Tersine, bugün azgın sömürü politikaları altında inim inim inleyen geniş emekçi kitleler kendi iç birliklerini sağlamak, karşı karşıya kaldıkları saldırılara karşı güçlü bir mücadele örgütlemek istiyorlarsa, bu sorunun çözümünde de aktif bir taraf olmak zorundadırlar. Bu da her şeyden önce sermaye düzeninin kendi çıkarlarını korumak için uydurduğu, tarihsel ve sosyal gerçeklerle uyuşmayan, yalana dayalı propagandasının etkisinden kurtulmak ile mümkündür.

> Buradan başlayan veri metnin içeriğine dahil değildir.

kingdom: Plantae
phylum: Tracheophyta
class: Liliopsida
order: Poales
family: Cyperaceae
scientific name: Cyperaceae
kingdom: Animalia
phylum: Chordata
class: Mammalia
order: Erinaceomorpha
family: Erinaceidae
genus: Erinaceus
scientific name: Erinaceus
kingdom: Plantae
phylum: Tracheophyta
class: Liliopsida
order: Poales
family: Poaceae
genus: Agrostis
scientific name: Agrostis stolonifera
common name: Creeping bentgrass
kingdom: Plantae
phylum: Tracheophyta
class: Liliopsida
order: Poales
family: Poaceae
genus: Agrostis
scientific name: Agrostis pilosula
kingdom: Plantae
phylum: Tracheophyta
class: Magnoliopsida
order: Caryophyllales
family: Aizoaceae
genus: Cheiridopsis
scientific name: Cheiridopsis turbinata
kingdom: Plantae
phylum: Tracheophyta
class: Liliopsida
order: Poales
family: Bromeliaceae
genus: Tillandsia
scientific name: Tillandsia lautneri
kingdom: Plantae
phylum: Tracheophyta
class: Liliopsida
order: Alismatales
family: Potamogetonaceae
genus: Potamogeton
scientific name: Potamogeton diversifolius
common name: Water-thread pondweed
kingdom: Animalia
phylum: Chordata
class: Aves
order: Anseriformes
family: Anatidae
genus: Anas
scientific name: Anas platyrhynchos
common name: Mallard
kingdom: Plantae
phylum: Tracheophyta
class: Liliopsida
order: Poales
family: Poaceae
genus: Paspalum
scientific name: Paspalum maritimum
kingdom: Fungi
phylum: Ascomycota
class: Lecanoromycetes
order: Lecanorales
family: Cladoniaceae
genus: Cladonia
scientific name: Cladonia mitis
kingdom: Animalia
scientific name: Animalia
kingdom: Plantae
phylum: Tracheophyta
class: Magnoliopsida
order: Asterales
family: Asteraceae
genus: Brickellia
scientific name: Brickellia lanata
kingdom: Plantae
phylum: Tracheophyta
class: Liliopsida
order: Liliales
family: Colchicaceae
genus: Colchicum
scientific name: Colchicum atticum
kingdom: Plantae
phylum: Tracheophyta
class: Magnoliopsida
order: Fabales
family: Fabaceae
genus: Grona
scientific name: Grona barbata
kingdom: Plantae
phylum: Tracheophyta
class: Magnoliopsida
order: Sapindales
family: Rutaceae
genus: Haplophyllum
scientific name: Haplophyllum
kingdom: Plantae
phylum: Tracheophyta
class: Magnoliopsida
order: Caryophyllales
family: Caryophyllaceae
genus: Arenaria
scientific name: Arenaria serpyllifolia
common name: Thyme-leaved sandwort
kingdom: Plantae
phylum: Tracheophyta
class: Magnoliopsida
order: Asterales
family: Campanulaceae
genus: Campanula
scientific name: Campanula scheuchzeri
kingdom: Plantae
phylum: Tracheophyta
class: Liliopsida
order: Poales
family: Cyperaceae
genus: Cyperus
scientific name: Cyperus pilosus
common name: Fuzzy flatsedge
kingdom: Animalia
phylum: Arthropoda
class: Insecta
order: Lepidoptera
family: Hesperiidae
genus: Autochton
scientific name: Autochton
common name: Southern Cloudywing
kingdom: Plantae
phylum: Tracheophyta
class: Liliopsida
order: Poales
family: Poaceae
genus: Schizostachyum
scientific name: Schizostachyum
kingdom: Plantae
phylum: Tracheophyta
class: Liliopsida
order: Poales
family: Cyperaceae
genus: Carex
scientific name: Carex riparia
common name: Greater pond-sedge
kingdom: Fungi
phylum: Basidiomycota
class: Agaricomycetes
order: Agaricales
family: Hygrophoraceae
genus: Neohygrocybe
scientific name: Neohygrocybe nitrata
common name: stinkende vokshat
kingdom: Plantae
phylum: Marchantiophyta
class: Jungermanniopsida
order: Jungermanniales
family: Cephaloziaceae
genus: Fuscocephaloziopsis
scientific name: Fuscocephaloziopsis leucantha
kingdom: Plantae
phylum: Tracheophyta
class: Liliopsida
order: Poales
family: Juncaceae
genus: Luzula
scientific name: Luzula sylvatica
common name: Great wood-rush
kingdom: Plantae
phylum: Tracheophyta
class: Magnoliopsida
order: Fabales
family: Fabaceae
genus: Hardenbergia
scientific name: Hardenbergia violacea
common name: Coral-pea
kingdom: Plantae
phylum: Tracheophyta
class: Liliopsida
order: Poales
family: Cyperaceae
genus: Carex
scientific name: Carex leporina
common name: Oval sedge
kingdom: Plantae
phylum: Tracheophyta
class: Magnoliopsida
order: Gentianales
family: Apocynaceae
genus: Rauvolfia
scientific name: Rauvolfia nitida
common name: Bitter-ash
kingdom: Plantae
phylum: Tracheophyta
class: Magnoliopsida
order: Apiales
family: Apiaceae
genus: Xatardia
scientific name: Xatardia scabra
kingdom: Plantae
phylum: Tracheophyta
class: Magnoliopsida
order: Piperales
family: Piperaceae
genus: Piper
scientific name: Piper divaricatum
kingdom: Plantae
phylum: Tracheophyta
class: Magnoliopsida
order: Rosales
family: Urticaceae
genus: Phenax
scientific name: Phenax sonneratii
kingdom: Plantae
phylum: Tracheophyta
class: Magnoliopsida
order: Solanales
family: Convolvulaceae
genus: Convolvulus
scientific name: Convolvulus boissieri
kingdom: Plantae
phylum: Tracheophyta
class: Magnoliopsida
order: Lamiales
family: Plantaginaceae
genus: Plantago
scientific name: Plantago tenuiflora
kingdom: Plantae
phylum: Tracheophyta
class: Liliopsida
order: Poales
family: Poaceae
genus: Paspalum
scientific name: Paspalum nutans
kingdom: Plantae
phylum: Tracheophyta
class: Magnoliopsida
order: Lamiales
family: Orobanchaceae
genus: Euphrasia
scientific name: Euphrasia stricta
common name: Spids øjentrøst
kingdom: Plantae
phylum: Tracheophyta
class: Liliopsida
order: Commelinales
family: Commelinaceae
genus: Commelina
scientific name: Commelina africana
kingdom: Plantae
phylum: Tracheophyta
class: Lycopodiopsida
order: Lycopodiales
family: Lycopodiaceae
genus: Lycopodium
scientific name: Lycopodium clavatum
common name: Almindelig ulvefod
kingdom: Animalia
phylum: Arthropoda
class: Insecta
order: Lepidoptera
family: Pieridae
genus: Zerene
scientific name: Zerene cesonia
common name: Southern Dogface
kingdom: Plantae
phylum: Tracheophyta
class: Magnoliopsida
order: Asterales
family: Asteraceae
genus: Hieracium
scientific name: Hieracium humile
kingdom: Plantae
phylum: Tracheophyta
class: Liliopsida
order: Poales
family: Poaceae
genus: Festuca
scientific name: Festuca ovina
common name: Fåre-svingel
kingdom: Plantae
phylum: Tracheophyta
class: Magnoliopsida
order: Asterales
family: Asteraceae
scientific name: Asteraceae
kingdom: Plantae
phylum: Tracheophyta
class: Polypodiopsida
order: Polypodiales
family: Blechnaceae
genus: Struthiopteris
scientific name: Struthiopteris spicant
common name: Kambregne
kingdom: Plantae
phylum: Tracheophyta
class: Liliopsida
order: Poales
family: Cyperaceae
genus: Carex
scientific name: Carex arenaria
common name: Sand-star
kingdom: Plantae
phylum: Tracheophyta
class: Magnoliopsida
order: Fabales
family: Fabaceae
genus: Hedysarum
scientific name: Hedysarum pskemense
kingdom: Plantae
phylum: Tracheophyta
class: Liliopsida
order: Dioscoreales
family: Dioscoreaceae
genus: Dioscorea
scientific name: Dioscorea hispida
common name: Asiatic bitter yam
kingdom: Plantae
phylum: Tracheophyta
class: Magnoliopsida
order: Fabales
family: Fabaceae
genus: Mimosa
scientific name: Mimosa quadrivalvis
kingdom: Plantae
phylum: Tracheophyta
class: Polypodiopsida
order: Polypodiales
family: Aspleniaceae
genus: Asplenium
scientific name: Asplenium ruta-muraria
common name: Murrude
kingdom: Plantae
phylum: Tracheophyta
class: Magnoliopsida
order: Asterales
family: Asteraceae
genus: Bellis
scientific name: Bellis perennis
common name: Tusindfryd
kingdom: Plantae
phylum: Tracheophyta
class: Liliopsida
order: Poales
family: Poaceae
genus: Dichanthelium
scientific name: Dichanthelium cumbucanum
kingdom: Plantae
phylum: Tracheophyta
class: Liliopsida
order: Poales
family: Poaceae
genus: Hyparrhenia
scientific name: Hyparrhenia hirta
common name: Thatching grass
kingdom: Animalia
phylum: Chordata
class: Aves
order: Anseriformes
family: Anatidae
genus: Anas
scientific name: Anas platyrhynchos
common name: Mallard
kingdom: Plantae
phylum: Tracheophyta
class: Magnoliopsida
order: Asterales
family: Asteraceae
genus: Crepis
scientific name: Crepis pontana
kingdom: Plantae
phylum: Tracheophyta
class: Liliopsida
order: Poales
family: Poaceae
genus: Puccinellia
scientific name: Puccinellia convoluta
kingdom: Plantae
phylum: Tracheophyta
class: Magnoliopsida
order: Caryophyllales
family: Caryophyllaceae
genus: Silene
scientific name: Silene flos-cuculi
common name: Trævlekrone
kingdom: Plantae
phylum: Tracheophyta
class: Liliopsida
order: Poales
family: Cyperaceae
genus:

Kürtler bu coğrafyada bin yıllardır yaşayan bir halktır. Kürdistan diye adlandırılan coğrafya halen dört ayrı devletin sınırları içinde pay edilmiş durumdadır. Türkiye Cumhuriyeti daha baştan Kürt ulusal kimliğinin inkârı üzerine inşa edilmiştir. Yakın döneme kadar Millî Eğitim Bakanlığı kitapları bile “bunlar Türklerin bir koludur, kara basmışlar kart denmiş, sonra harf kaymış Kürt denmiştir” masalları ile dolu idi. Kürtler ulusal kimliği inkâr edilen her halk gibi on yıllardır mücadele vermektedirler. Bugün en azından varlıklarının kabulü, onlara sunulmuş bir lütuf değil bu mücadelenin ürünü bir zorunluluktur.
Milyonlarca işçi ve emekçi hâlâ Kürt sorununu bir “terör sorunu” olarak algılıyorsa, bu sadece sermaye düzeninin işçi sınıfı ve emekçileri yanıltmaktaki başarısını gösterir. Oysa varlığı inkâr edilen bir ulusa mensup olanların yerine bir an için kendisini koyan her bir emekçi sorunun gerçek mahiyetini yalın biçimde görebilir. Ya tersi olsaydı, bir yazarın ‘90’lı yıllarda söylediği gibi, bu ülkenin ismi Türkiye değil de Kürdiye olsaydı. Türk ulusuna mensup bütün bir halka “Türk yok hepimizi Kürdüz” denilseydi? Her gün “Kürdüm, doğruyum” diye andlar içirilse, bunların tersini söyleyene sonu gelmez baskılar uygulansa, hapislere atılsa, Türk emekçiler bu durumda ne yapacaklardı? Bu akıl almaz inkâr ve asimilasyon politikalarına karşı mücadele etmeyecekler miydi? Kendi kimliklerinin, dillerinin, kültürlerinin tanınmasını istemeyecekler miydi? Bu uğurda karşı karşıya kaldıkları baskıya ve zorbalığa isyan etmeyecekler miydi?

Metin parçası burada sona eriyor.